**Excerpt**
Hemi-arthroplasty for a hip joint usually involves replacement of the ball in this ball and socket joint. This procedure is very infrequently used for treatment of a symptomatic, arthritic hip joint and most commonly employed in treatment of a displaced femoral neck fractures.
Newer hemi-arthroplasty implants have replaceable parts and can be, if needed, later converted from a hemi-arthroplasty to a total hip replacement (please see below).
Hip resurfacing is based on a concept which is very similar to the concept of a tooth crown. On the side of the femur thfe ball is not replaced but covered with a cap. This is not a new procedure unlike some people are led to believe. It has been used in one form or the other since early 20th century. The biggest improvement for this implant has been in development of new materials and new manufacturing processes. This technique recently became popular for younger and more active patients, but there are significant limitations in the ability to correct deformities, availability of strong bone to support the cap and increased byproducts of metal shavings in the blood stream. The long term advantage of this procedure over the modern total hip replacement has not yet been proven.
Left: X-ray of the pelvis after both hips replaced by prosthetic implants. Right: Hip replacement
Total Hip Replacement is the most widely used procedure for treatment of advanced painful hip joint destruction. Much advancement was made in the designs of the implants, fixation options of the implants to the bone, implant and materials and the bearing surface materials.
The implants can be fixed with and without cement. In the past most of the joint implants were cemented into the pelvic and thigh bones, however over the past twenty years biologic or “cementless” (without the use of the cement) fixation of the implants became progressively more popular. Until recently cementless implants were reserved for the younger patients (< 60 years old) mainly because it was believed that the bones of the older patients (> 65years old) did not have potential for the biologic fixation, cementless fixation required protective weight bearing and the cemented prosthesis were more expensive. On the other hand it was observed that the use of cement was not infrequently associated with potentially concerning drop in blood pressure during the surgery, especially in older patients, and an increase in postoperative confusion. Also if the hip implants had to be revised, removal of cement usually resulted in more extensive procedures, an increased bone loss when compared with the cementless implants revision.
Arthroscopic surgery most commonly used in patients with mild to moderate arthritis for removal of portions of torn menisci. It can also be used for removal of loose fragments of cartilage or bone similarly to hip joint. The procedure can be very effective in improving the symptoms.

**The data**
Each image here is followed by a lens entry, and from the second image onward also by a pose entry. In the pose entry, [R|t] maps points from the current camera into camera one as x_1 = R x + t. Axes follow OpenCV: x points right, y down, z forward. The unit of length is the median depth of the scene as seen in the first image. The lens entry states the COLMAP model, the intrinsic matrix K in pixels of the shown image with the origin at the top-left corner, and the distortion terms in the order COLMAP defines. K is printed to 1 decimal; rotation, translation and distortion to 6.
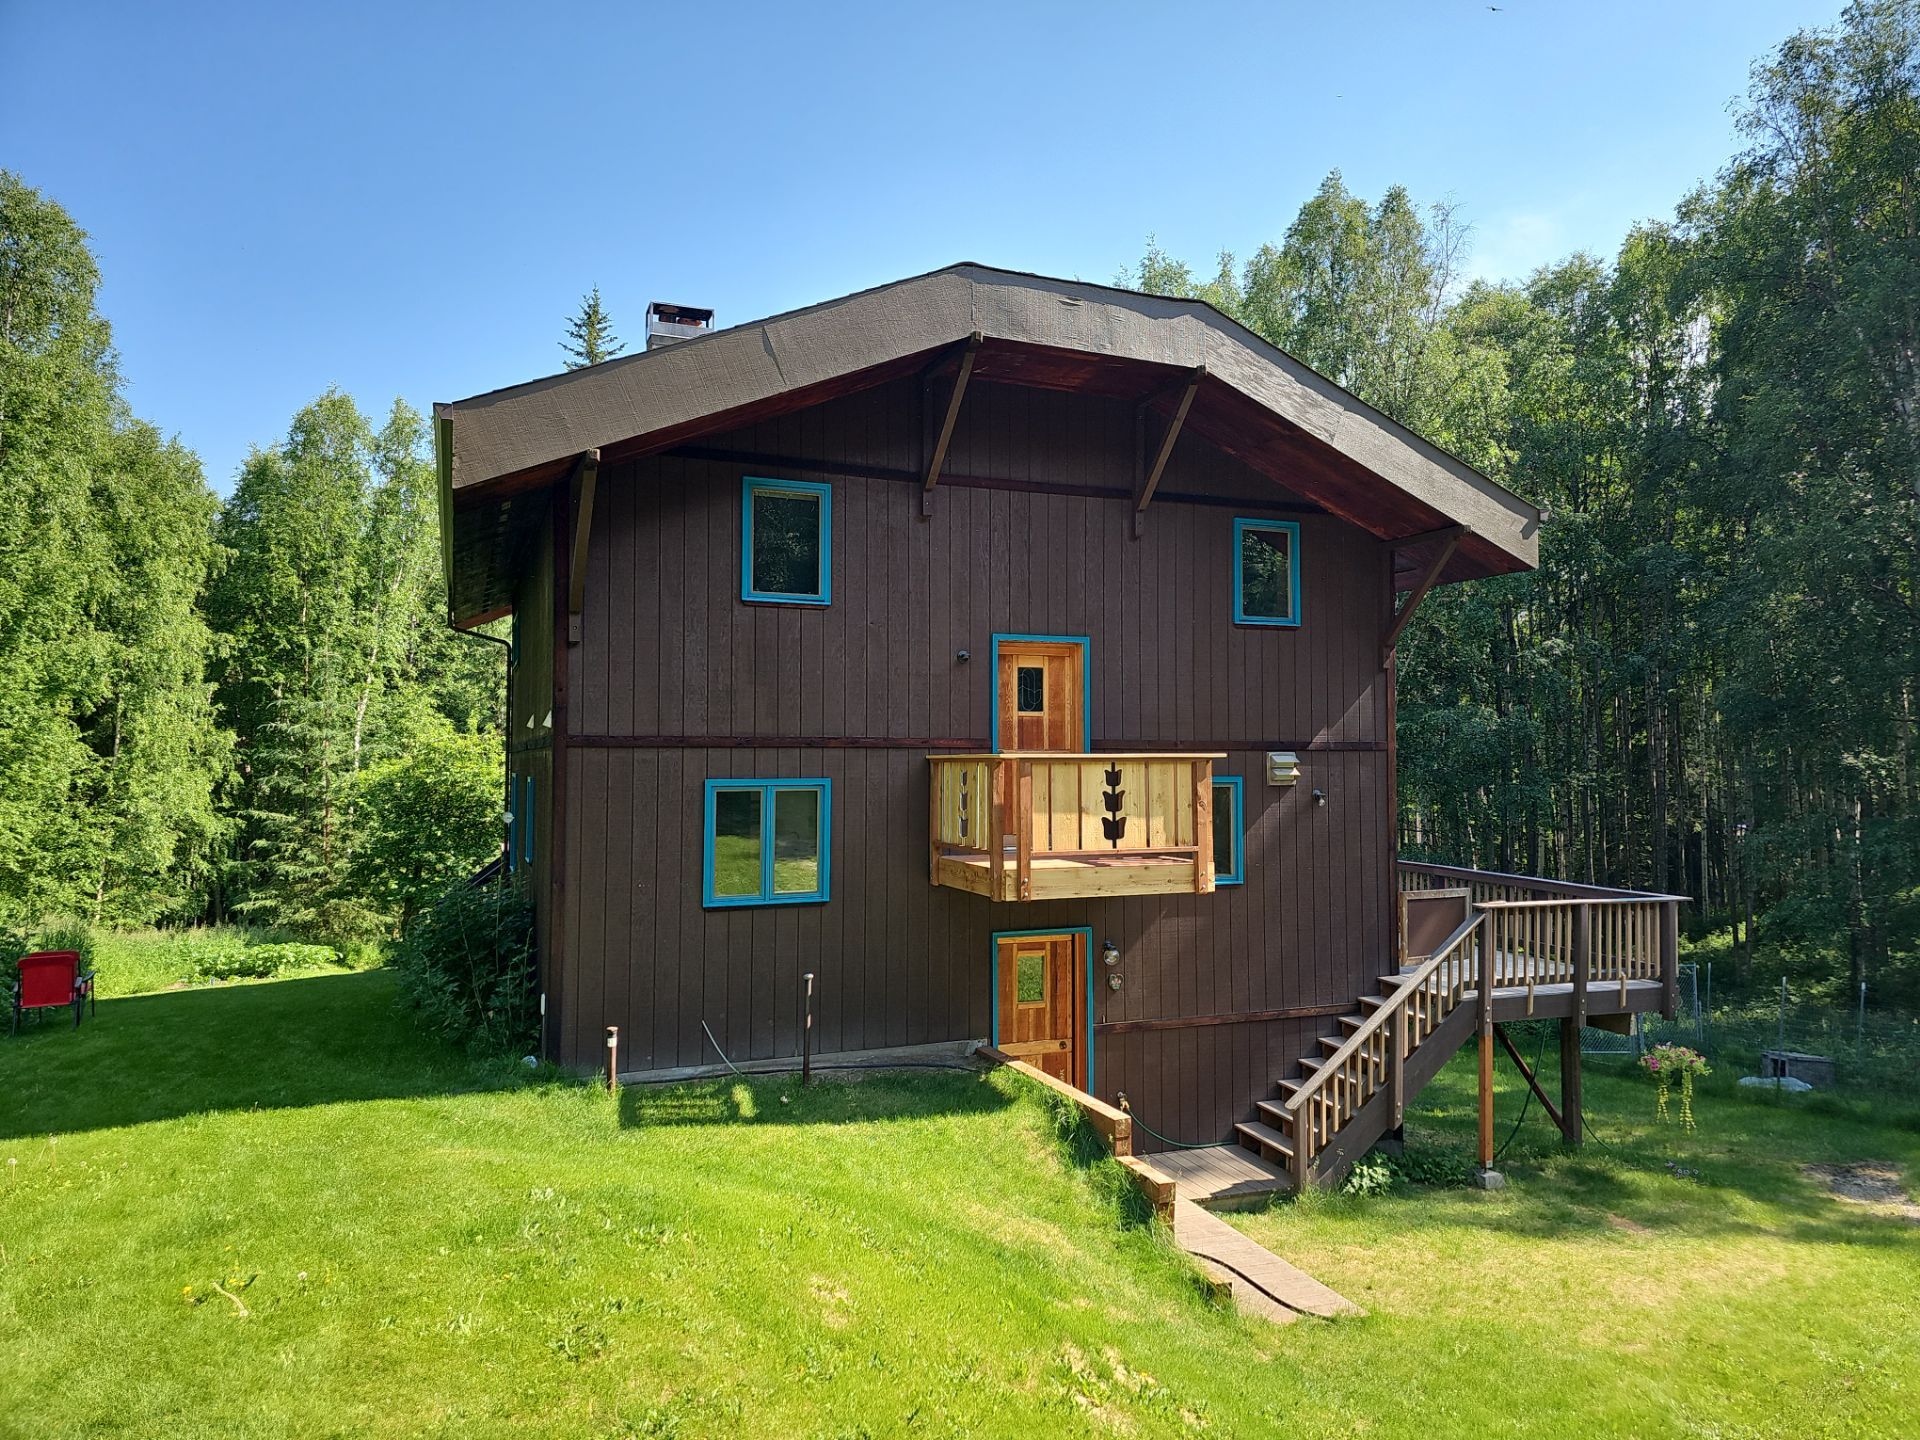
lens RADIAL K [[1259.1, 0, 956.2], [0, 1259.1, 714.5], [0, 0, 1]] dist [0.058094, -0.050274]
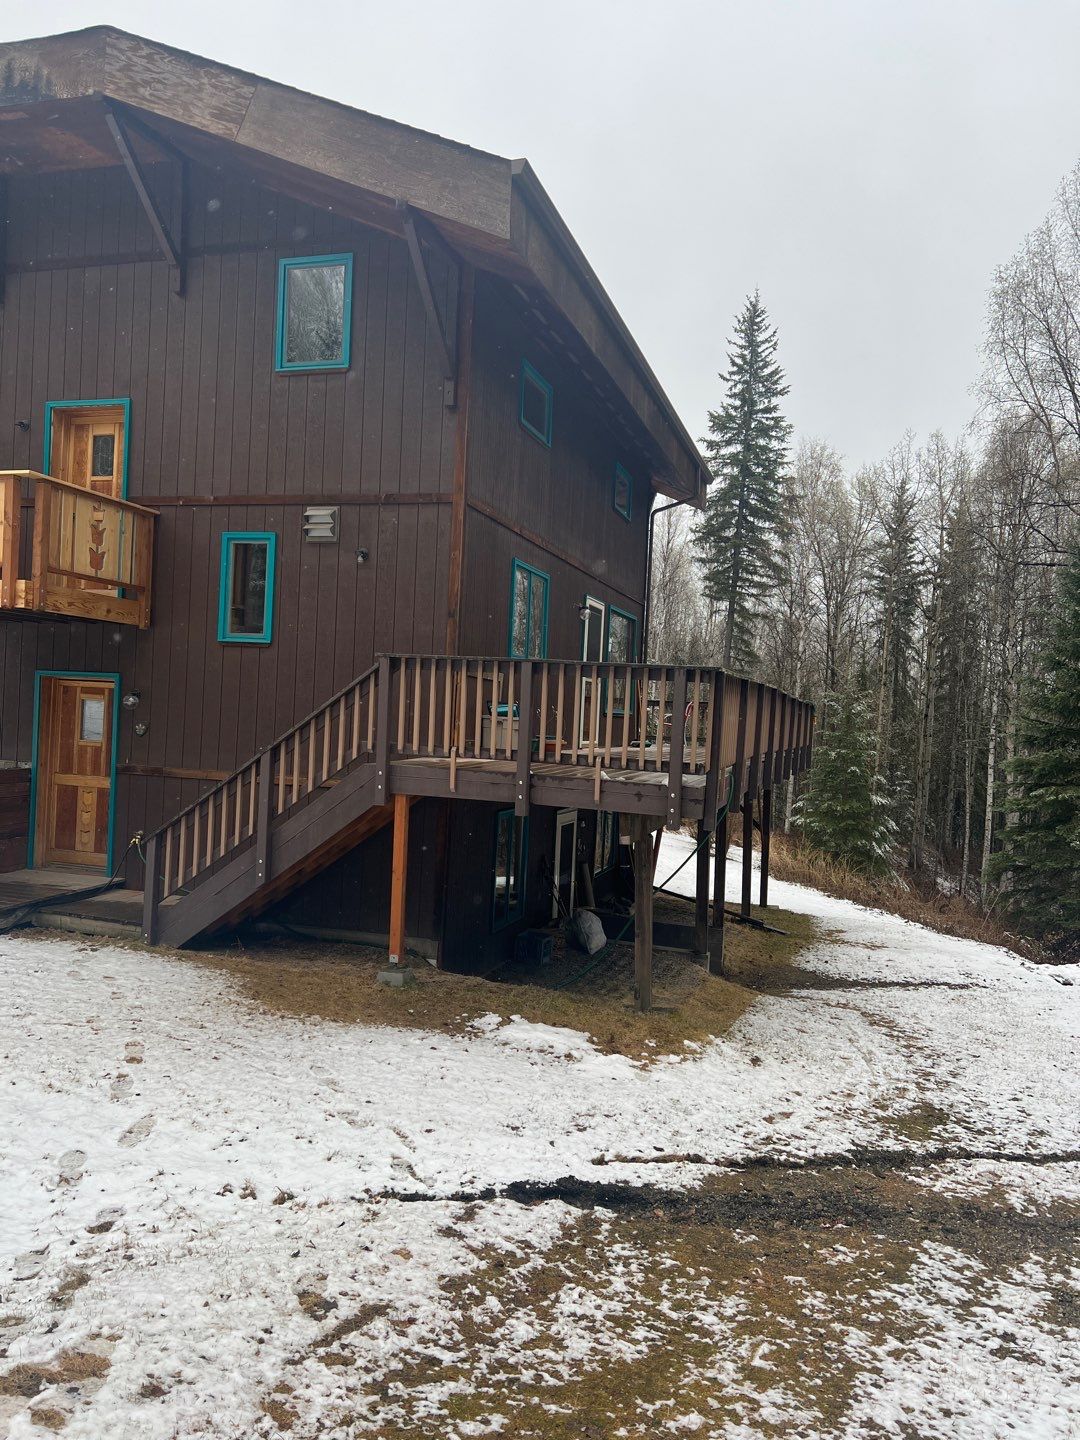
lens RADIAL K [[1074.2, 0, 542.6], [0, 1074.2, 725.8], [0, 0, 1]] dist [0.051344, -0.055458]
pose [[0.783725, 0.045685, -0.619426, 1.021817], [-0.024345, 0.998784, 0.042861, 0.176491], [0.620631, -0.018511, 0.783884, 0.540213]]
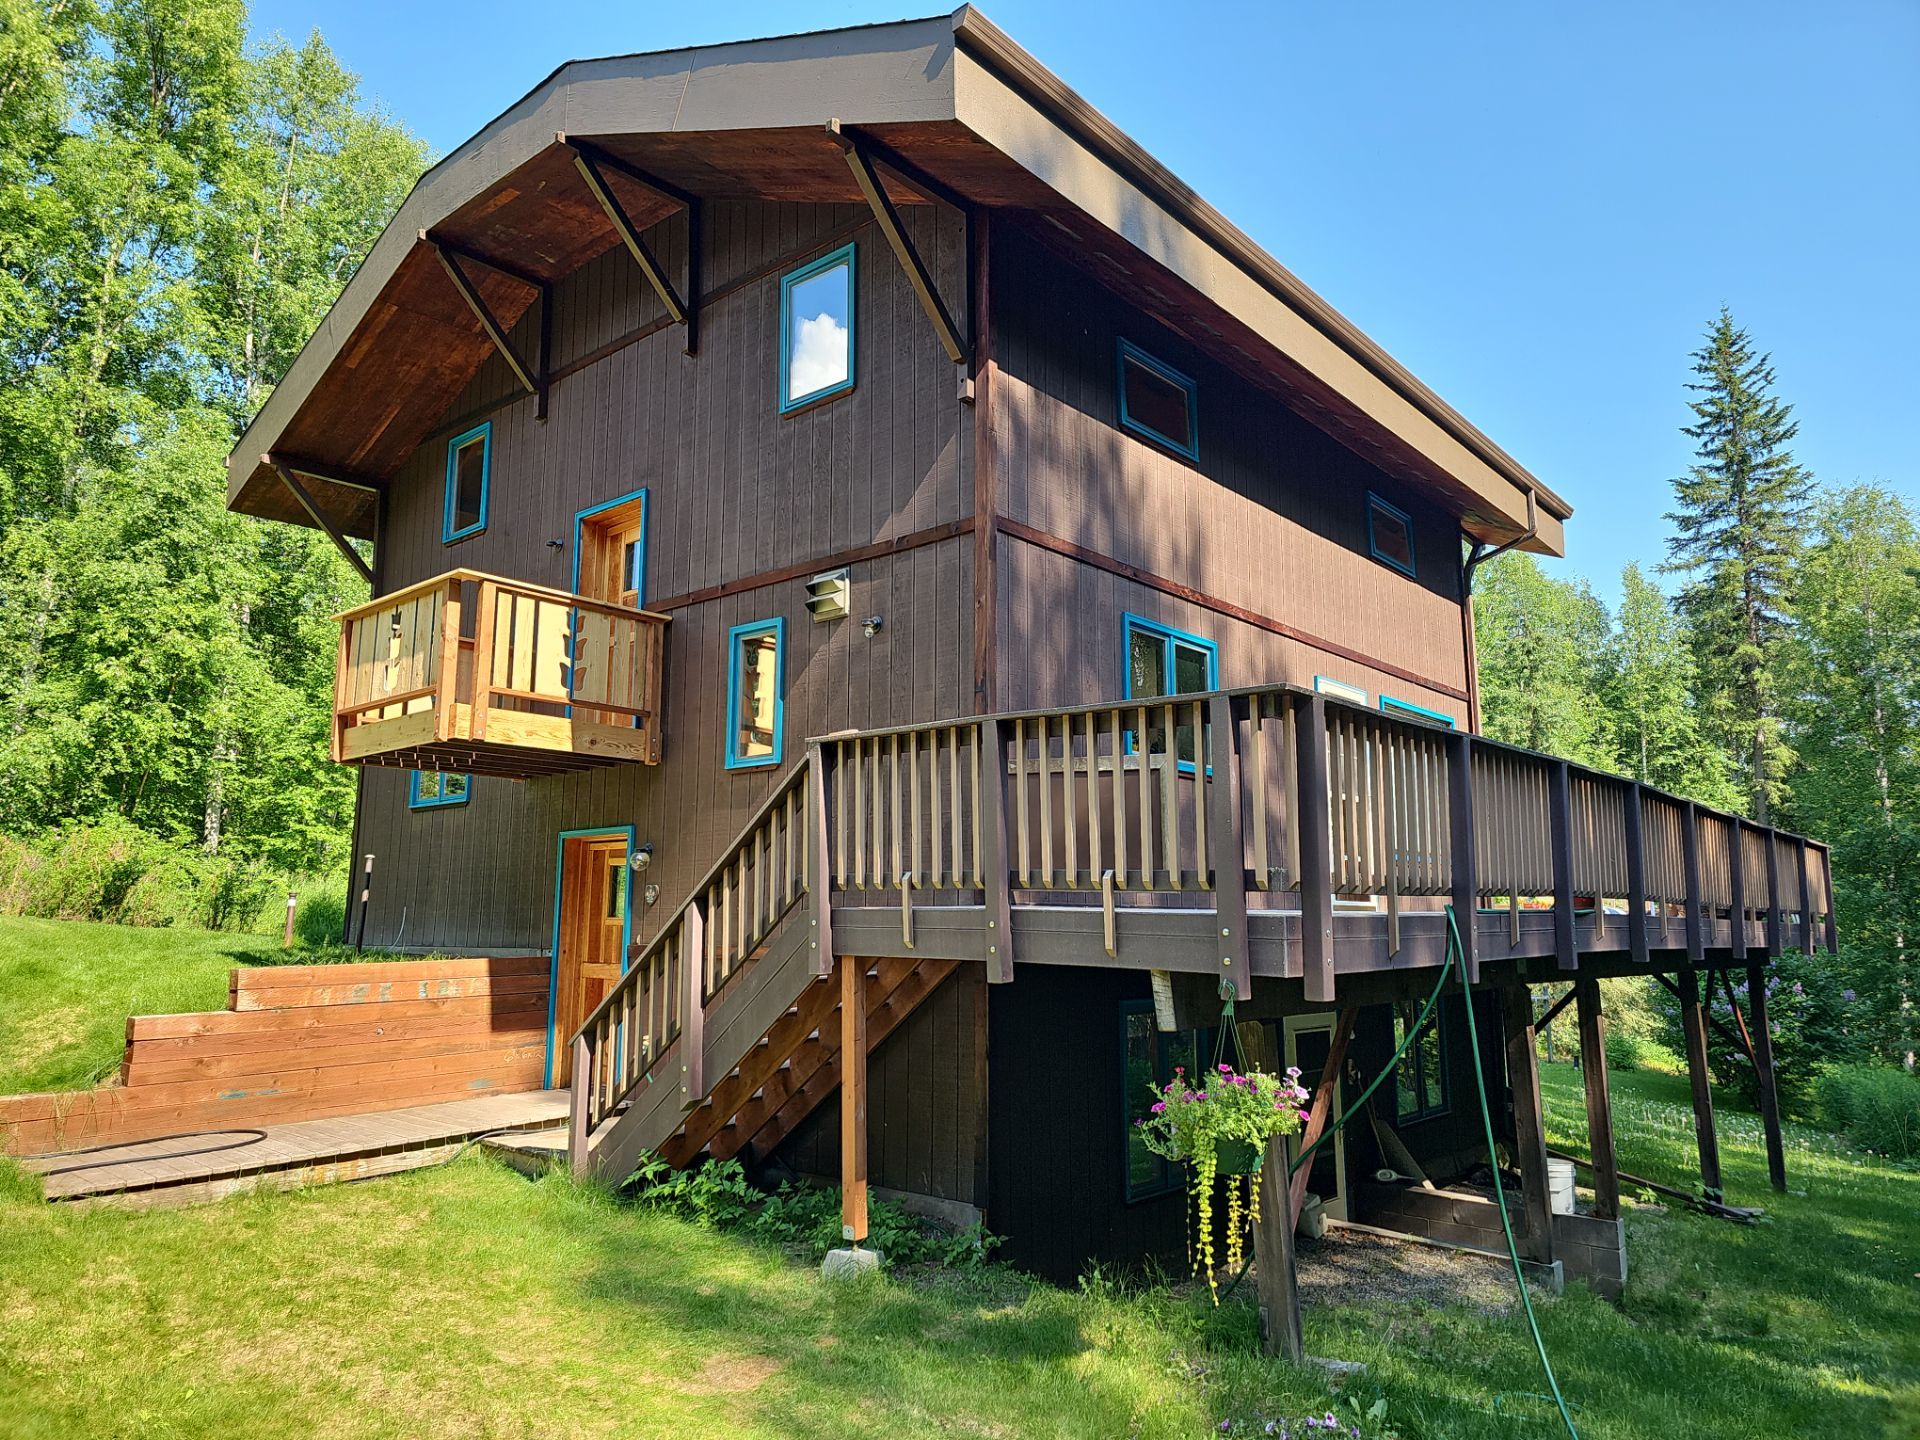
lens RADIAL K [[1259.1, 0, 956.2], [0, 1259.1, 714.5], [0, 0, 1]] dist [0.058094, -0.050274]
pose [[0.462175, -0.139253, -0.875787, 1.007975], [0.031350, 0.989542, -0.140796, 0.234608], [0.886234, 0.037616, 0.461707, 0.857499]]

**Things to do**
1 - According to the hip surgery text, since when has hip resurfacing been used in one form or another?
2 - Name every surgical procedure that has its own paragraph in the hip surgery text.
3 - Extend the hip surgery text from its last sentence onward.
The entries are separate material with no connection to the hip surgery text.

**Written answers**
1 - Since the early 20th century.

2 - Hemi-arthroplasty, hip resurfacing, total hip replacement, arthroscopic surgery

3 -
Unicompartmental Joint Replacement (replacement of only one compartment of the knee joint) was available before the total knee replacements more the 30 years ago. It was minimally used in the US over the past 25 years but remained very popular in Europe. With improvements in the implants and the instrumentation as well as the current trend to replace only damaged portions of the joint, the use of this type of implant dramatically increased in the US during the past 5 years. The surfaces of the femur and the tibia are replaced only in the damaged portion of the knee joint with metal parts and either fixed or mobile plastic spacers is placed between the metal parts.
Partial knee replacement
Total Knee Replacement (TKR) has become the most frequently performed joint replacement procedure. There has been significant improvement in the implant design, implant materials and surgical techniques for the TKR. The weight bearing surfaces of the joint are replaced with metal components and a polyethelyn insert is placed to decrease the friction.
Knee Replacement x-rays
Computers and Robots
Computer navigation and “robot assisted” techniques for total knee replacement had been developed. These techniques are promising; however they had not yet proven to improve the functional outcome of the TKR. Currently the use of this equipment usually results in prolonging the surgical time for the primary TKR. There also is an increased risk of fractures through the holes drilled for the placement of extra pins for the computer navigation. The risk of infection may also be increased due to longer procedure time and presence of extra equipment and personnel in the operating room. These technological advancements may prove themselves very useful when a TKR needs to be redone.